Non-malignant Haematology

Clinical trials for patients with non-cancerous blood disorders.

If you would like to be considered for a clinical trial you will require a referral from your current treating team. Visit the Joining a Clinical Trial page for referral information. 

For more information on clinical trials, get in contact with our cancer clinical trials enquiry coordinator.

Clinical Trials Enquiry Coordinator

Business hours, Mon to Friday between 9am - 2pm
Email Clinical Trials Enquiries
Phone (03) 8559 7456

Open and Recruiting Clinical Trials

A phase 3, randomized, parallel-group, multicenter, open-label, pharmacokinetic noninferiority study of Ravulizumab administrated subcutaneously versus intravenously in adult patients with paroxysmal nocturnal hemoglobinuria currently treated with Eculizumab

Trial ID

NCT03056040

Cancer type

Paroxysmal nocturnal hemoglobinuria (or PNH, a condition that destroys red blood cells)

Status

On hold

Phase

Three: A phase three clinical trial follows a phase two, in a larger group of patients with specific cancer types. The aim of a phase three is to compare the new treatment to existing treatments available for that cancer type

Brief summary

A clinical trial to test if the treatment ravulizumab is safe and better given subcutaneous (under the skin) or by intravenous (IV) infusion (given in liquid form, by injection into your vein) for the treatment of paroxysmal nocturnal hemoglobinuria (PNH).

PNH is a disease of the blood where red blood cells are destroyed by a part of your immune system called the complement system. The treatment ravulizumab works by blocking complement activity.

Patients will be randomly selected to receive ravulizumab by either intravenous (IV) infusion or subcutaneous.

Who can participate

Patients who:

  • Are currently being treated with eculizumab (Soliris®) for at least 6 months prior to participation in the clinical trial

Clinical trials can have restrictive criteria of who can and can’t participate, talk to your doctor if you are interested in this clinical trial.

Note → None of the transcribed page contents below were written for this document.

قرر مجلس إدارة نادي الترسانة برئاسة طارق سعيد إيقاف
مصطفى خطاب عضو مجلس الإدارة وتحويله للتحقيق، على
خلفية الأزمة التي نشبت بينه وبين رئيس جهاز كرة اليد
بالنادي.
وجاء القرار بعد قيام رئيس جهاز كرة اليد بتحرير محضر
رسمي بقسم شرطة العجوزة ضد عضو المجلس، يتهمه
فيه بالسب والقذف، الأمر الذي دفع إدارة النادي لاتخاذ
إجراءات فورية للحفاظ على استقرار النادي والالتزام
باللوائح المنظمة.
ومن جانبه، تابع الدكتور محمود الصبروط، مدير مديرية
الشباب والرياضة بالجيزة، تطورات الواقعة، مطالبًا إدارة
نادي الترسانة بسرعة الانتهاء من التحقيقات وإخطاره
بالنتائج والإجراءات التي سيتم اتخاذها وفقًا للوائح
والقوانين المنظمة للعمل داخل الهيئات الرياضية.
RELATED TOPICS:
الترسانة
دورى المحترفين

For full inclusion / exclusion criteria refer to the Australian Clinical Trial Registry.

Avatrombopag plus up Front ImmunosuppReSsive untreated severe aplastic Therapy in naïve severe aplastic anaemia

Trial ID

ACTRN12619001042134

Cancer type

Aplastic anaemia

Status

Open and recruiting

Phase

Three: A phase three clinical trial follows a phase two, in a larger group of patients with specific cancer types. The aim of a phase three is to compare the new treatment to existing treatments available for that cancer type

Brief summary

The clinical trial will test if the treatment Avatrombopag in addition to standard immunosuppressive therapy (IST) is safe and will increase the rate of production of red blood cells, white blood cells and platelets in patients with aplastic anaemia. Avatrombopag is given in liquid form by injection into the vein.

Aplastic anaemia is a rare but serious disease, where the body stops producing enough new blood cells (red blood cells, white blood cells, and platelets). Avatrombopag works by helping the body to make more platelets, which help control clotting and prevent bleeding. It is hoped the combination of Avatrombopag given with IST will improve treatment outcomes.

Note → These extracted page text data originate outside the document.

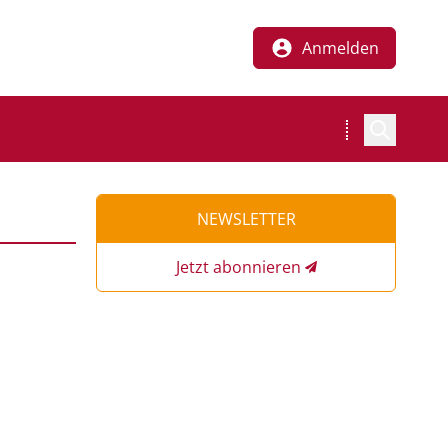
Anmelden
NEWSLETTER
Jetzt abonnieren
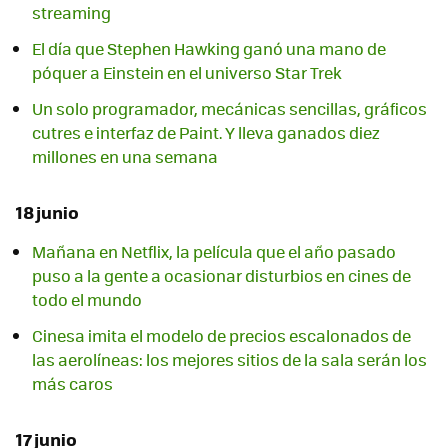
streaming
El día que Stephen Hawking ganó una mano de
póquer a Einstein en el universo Star Trek
Un solo programador, mecánicas sencillas, gráficos
cutres e interfaz de Paint. Y lleva ganados diez
millones en una semana
18 junio
Mañana en Netflix, la película que el año pasado
puso a la gente a ocasionar disturbios en cines de
todo el mundo
Cinesa imita el modelo de precios escalonados de
las aerolíneas: los mejores sitios de la sala serán los
más caros
17 junio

The standard treatment for aplastic anaemia is IST and bone marrow transplantation. Treatment depends on the severity of the disease, patient age, and the availability of a suitable bone marrow donor.

Who can participate

Patients who:

  • Have not been treated yet for aplastic anaemia

Clinical trials can have restrictive criteria of who can and can’t participate, talk to your doctor if you are interested in this clinical trial.

For full inclusion / exclusion criteria refer to the Australia New Zealand Clinical Trial Registry.